Masyarakat seolah terjebak dengan hal seperti ini, mulai dari cara berpikir yang seolah kebarat-baratan, ideologi, sikap, cara berbusana dan hal lain dalam berperilaku di keseharian masyarakat kita. Mayoritas mereka mengadopsi dari apa yang mereka lihat, televisi berperan besar dalam membawa nilai-nilai tersebut. Televisi selalu menampilkan trend, mode dan gaya yang kekini-kinian, sehingga kemudian dengan mudahnya masyarakat meniru yang mereka beranggapan bahwa hal itu bagus dan menarik. Televisi seolah menjadi kiblat, televisi menjadi referensi utama dalam menjalani kehiduan nyata mereka. 
 
Dengan carut marutnya media penyiaran (televisi) di negeri ini, mari kritisi media, jadilah penonton aktif, mampu memilah dan menilai isi media massa yang dirasa layak dan tidak layak untuk dikonsumsi.

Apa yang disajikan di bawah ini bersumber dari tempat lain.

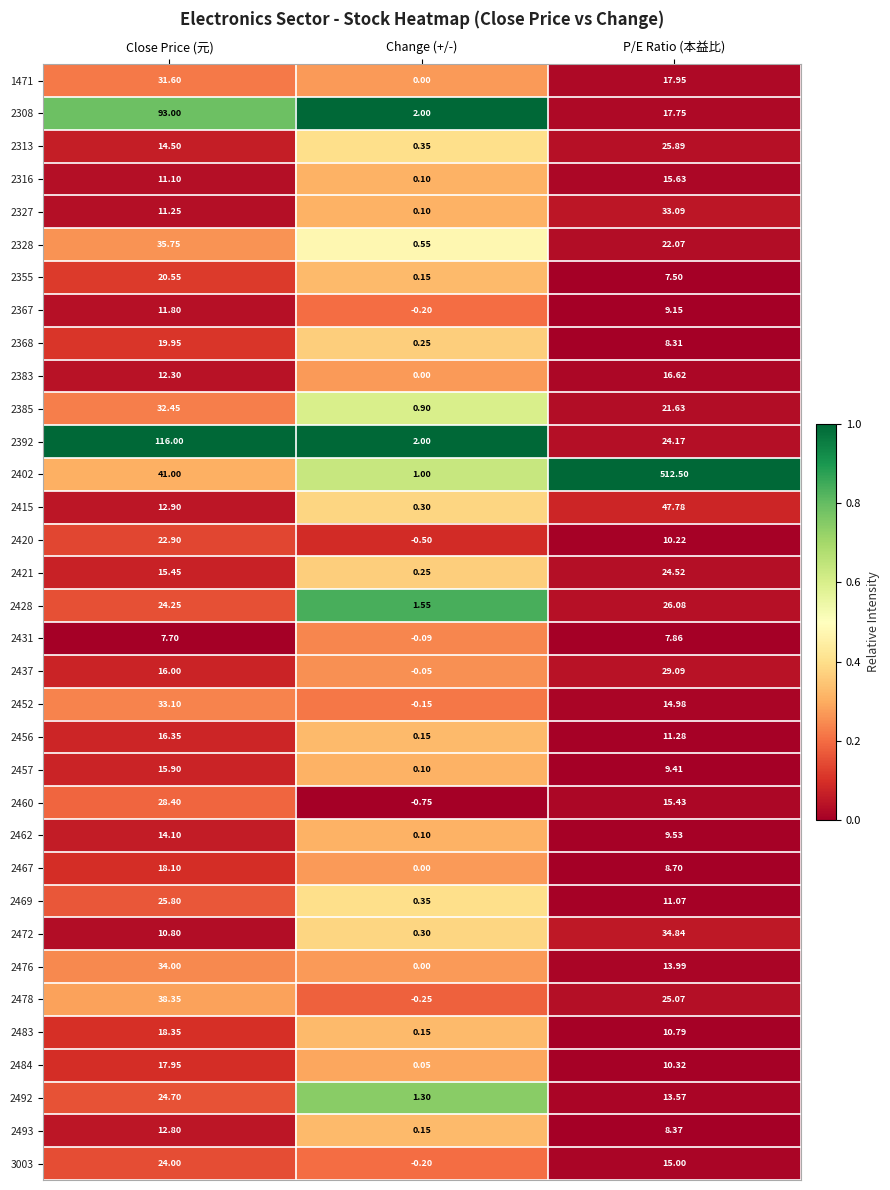

List the labels in order of 2355 value, largest first.

Close Price (元), P/E Ratio (本益比), Change (+/-)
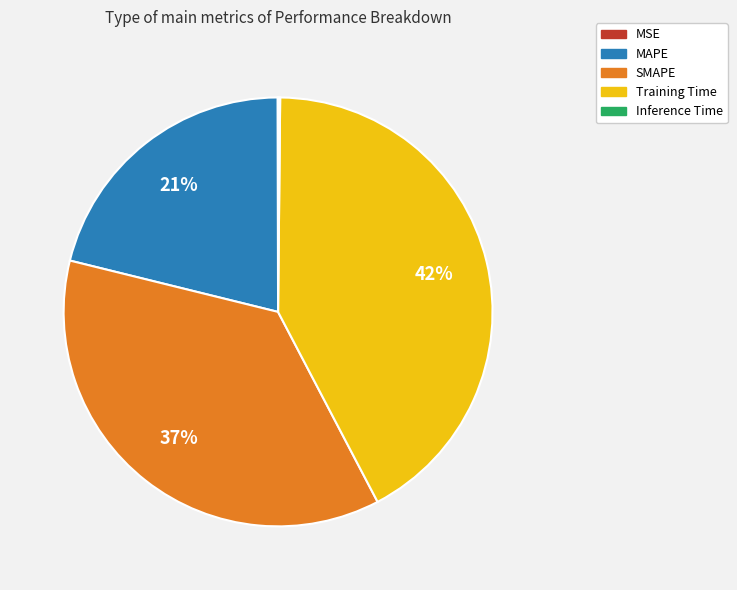

Is SMAPE the majority of the pie?

No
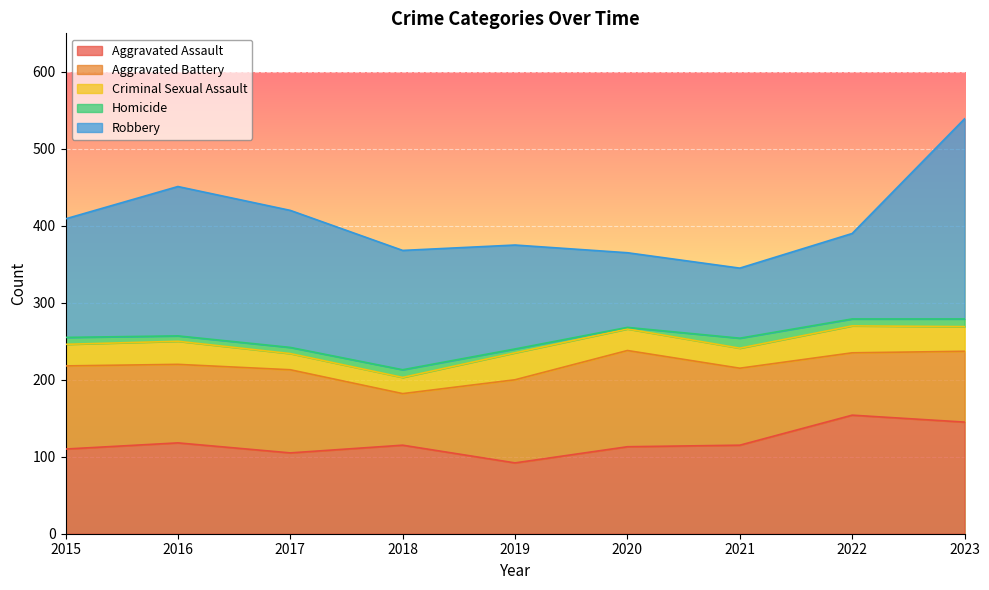

What is the value of the Robbery point at the 9th from the left?

260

Mari lindungi diri, keluarga dan anak-anak kita dari ancaman konten media yang tidak mendidik. Jika anda menemukan konten media yang menyimpang, silahkan laporkan ke Komisi Penyiaran Indonesia dengan mengunjungi laman website nya di www.kpi.go.id, Akhirnya, cerdaslah dalam mengkonsumsi hidangan media massa. Jika sebuah stasiun televisi memberikan tayangan yang dirasa tidak baik, ganti channel atau matikan televisi. Semua bergantung pada remote tv mu. *
 
 
Penulis adalah alumni Pondok Pesantren Al Munawwarah Pekanbaru. Menyelesaikan Strata 1 Ilmu Komunikasi Universitas Muhammadiyah Malang (UMM) dan pernah menahkodai IKPMR Malang. Saat ini tercatat sebagai mahasiswa Pascasarjana Ilmu Komunikasi Universitas Gadjah Mada (UGM).